* [DATASET RECORDS]
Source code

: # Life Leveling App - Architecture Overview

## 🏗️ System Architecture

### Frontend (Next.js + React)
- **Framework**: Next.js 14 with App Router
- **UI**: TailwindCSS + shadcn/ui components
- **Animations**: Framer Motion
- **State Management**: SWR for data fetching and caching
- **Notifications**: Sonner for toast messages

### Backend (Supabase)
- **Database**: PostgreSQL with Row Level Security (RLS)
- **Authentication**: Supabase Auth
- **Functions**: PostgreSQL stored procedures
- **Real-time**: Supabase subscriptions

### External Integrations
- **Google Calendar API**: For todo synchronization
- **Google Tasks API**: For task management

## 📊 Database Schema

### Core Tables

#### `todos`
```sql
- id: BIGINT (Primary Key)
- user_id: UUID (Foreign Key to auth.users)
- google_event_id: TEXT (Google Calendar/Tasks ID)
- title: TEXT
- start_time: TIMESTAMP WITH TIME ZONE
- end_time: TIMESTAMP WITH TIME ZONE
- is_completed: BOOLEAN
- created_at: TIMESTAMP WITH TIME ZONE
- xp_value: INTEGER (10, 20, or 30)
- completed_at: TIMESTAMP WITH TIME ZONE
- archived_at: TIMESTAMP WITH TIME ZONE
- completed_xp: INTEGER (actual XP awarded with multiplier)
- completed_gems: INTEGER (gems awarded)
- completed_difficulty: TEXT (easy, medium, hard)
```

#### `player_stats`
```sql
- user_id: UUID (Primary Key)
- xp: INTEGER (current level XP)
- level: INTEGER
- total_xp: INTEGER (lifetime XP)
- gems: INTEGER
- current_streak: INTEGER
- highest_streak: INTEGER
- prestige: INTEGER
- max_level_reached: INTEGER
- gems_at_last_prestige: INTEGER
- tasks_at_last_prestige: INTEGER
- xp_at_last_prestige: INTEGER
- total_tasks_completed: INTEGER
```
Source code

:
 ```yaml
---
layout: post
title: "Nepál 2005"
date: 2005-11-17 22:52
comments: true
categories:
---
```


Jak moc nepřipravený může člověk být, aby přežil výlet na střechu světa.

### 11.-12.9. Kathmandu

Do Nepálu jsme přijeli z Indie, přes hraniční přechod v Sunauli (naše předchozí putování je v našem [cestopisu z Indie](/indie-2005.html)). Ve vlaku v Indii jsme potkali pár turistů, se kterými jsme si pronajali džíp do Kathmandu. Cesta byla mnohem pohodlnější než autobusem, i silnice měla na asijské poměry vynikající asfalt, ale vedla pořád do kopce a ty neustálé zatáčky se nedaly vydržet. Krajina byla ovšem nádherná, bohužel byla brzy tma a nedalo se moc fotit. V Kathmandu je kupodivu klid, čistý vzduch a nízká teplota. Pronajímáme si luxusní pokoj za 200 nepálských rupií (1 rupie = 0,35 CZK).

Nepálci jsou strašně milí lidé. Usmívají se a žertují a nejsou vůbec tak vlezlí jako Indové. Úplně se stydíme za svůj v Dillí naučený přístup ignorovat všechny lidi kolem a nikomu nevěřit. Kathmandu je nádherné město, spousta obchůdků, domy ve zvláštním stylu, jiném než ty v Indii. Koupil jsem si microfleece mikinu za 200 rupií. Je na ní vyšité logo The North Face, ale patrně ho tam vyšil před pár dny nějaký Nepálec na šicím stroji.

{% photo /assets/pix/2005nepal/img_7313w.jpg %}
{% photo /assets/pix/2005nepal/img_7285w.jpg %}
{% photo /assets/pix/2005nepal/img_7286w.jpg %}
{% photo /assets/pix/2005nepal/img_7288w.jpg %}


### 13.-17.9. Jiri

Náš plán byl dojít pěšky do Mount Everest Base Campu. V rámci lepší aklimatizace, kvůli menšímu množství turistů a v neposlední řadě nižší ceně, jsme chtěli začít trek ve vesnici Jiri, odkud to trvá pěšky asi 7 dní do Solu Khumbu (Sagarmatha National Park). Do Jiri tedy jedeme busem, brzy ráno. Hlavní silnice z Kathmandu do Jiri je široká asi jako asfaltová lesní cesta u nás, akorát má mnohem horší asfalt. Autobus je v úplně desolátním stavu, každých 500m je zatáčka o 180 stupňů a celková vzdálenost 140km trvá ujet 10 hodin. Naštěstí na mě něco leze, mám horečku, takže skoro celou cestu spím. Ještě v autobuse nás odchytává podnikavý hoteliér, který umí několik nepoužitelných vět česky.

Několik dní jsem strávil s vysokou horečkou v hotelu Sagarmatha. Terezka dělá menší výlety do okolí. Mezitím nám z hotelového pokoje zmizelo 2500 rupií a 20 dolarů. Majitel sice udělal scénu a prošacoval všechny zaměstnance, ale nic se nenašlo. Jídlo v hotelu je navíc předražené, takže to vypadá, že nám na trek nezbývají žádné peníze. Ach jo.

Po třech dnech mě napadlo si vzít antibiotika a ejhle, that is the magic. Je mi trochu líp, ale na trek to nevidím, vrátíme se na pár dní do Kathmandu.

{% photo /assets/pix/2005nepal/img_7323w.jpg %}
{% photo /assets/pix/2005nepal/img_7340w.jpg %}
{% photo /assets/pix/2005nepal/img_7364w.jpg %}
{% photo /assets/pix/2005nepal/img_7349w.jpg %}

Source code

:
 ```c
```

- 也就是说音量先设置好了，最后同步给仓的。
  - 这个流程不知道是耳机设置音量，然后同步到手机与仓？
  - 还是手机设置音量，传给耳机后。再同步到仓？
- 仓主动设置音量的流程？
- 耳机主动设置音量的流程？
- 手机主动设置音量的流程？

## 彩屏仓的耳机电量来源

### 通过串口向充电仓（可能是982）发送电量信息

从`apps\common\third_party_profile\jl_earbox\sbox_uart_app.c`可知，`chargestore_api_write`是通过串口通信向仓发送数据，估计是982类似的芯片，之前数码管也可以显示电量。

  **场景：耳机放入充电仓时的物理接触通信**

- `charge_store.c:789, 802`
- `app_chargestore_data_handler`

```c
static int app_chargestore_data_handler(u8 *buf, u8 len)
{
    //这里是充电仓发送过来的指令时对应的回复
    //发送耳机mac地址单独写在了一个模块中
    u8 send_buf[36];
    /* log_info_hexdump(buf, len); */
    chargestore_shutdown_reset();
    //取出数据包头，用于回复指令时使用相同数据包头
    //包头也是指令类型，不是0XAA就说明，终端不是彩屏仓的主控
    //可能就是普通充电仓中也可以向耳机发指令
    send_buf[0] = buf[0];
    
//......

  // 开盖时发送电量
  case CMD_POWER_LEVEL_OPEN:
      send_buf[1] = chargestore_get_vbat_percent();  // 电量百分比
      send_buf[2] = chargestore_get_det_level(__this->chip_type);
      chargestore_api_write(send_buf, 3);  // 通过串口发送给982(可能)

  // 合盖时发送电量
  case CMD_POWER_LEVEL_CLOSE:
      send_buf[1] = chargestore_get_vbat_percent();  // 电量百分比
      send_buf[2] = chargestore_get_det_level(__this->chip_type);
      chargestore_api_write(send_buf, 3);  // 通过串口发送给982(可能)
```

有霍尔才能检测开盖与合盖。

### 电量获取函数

* [EXERCISE]
For the listing above, identify each line bearing "awarded".

* [YOUR RESPONSE]
- completed_xp: INTEGER (actual XP awarded with multiplier)
- completed_gems: INTEGER (gems awarded)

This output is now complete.